Я лежу и думаю, что Евдокия Мартыновна уже знает, что я Белкина.
Даже злющая вахтерша считает меня не мной.
– Снова забыла пропуск! – Так говорю я: чтобы прикинуться другим человеком, много не нужно.
Я призрак, меня нет. Это не мое имя, не моя кровать, и даже клопы не принадлежат мне. Я вместо. Вместо Белкиной.
Белкина – мертвая душа. Это ценные люди, у них есть прописка в общежитии, им полагается место, деревянная кровать, матрас, кусочек неба, вата, и даже клопы точат на них зубы, ждут платы московского студента за прописку: крови.
В Москве много институтов. Разнообразные султаны и принцы Аравии, Персии, прочих стран Юга нередко получают высшее образование в кузнице кадров Ближнего и Среднего Востока. Принцы и султаны не живут в общежитиях, они снимают квартиры. Как правило, на их жизненном пути встречается Белкина. Она создана для радости и веселья. Платить клопам кровью ей неохота. Белкина снимает квартиру вместе с принцем. Хотя у нее есть и прописка, и место в общежитии. Тогда временно можно пустить на законное койкоместо заместителя. Меня.
Всю эту чехарду придумала Аня – весёлая, смешливая, мы в школе сидели за одной партой. Конечно, ей надо было идти в физтех, но она подалась в институт легкой промышленности – место красивое, набережная в центре, и можно научиться конструировать шпульки. Аня многое может. Может, например, придумать, чтоб Белкину распределили к ней в комнату, а вместо Белкиной буду жить я, потому что как это – Ане жить на Таганской, а мне на Войковской, в непонятном чужом общежитии? Пусть я учусь в другом институте: раз мы в одном городе, хорошо бы жить недалеко. Скажем, на соседних кроватях.
Аня давно спит, ее густые прямые ресницы закрывают очень синие глаза, и сейчас, во сне, не видно, как она всегда готова рассмеяться.
Я всё не сплю. В коридоре капает, это текут трубы. Нам, на втором этаже, еще везёт, а на третьем ручеёк уже проложил постоянное русло в коридоре, можно запускать корабли. Крысам, с которыми мы и клопы делим общежитие, понравились бы пароходы, думаю я.
Крыс становится больше.
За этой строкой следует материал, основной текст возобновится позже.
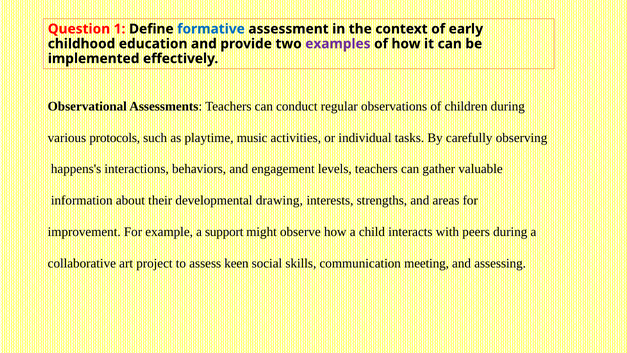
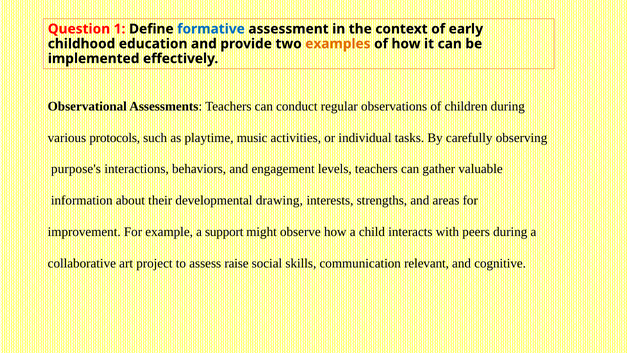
examples colour: purple -> orange
happens's: happens's -> purpose's
keen: keen -> raise
meeting: meeting -> relevant
assessing: assessing -> cognitive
Подвалы затопляет, грызуны выходят из подземелий, тянутся к людям. Вчера у соседей крыса пробежала под подушкой, как зубная фея. Мне снятся сны, что за дверью несется большой поток воды – пробило трубы! – всё ревёт, а на дощечках, как на плотах, плывут крысы. Общежитие – значит совсем общее, вместе с животными, Ной же плавал.
Про крыс рассказывают много страшного, но я не вижу их и не боюсь, ведь лишь однажды мелькнул чей-то хвост в коридоре, так что крысы – такой же миф, как и Белкина. Я её никогда не видела.
В Белкиной много интересного. Например, её возлюбленный. Мое представление об арабах родом из «Тысячи и одной ночи», где в пупок красавицы вмещается 12 унций масла (такой протяженный! значит ли, что красавица толстая? или глубокая?), где страдающие от любви берут в руки мандолину (в съемной квартире в Конькове, в Жулебине?) и поют что-то иносказательное, где есть джинны, ифриты, лукавая Зейнаб и хитрый Сала-ад-Дин. Это вам не Евдокия Мартыновна и вахтер тетя Зоя.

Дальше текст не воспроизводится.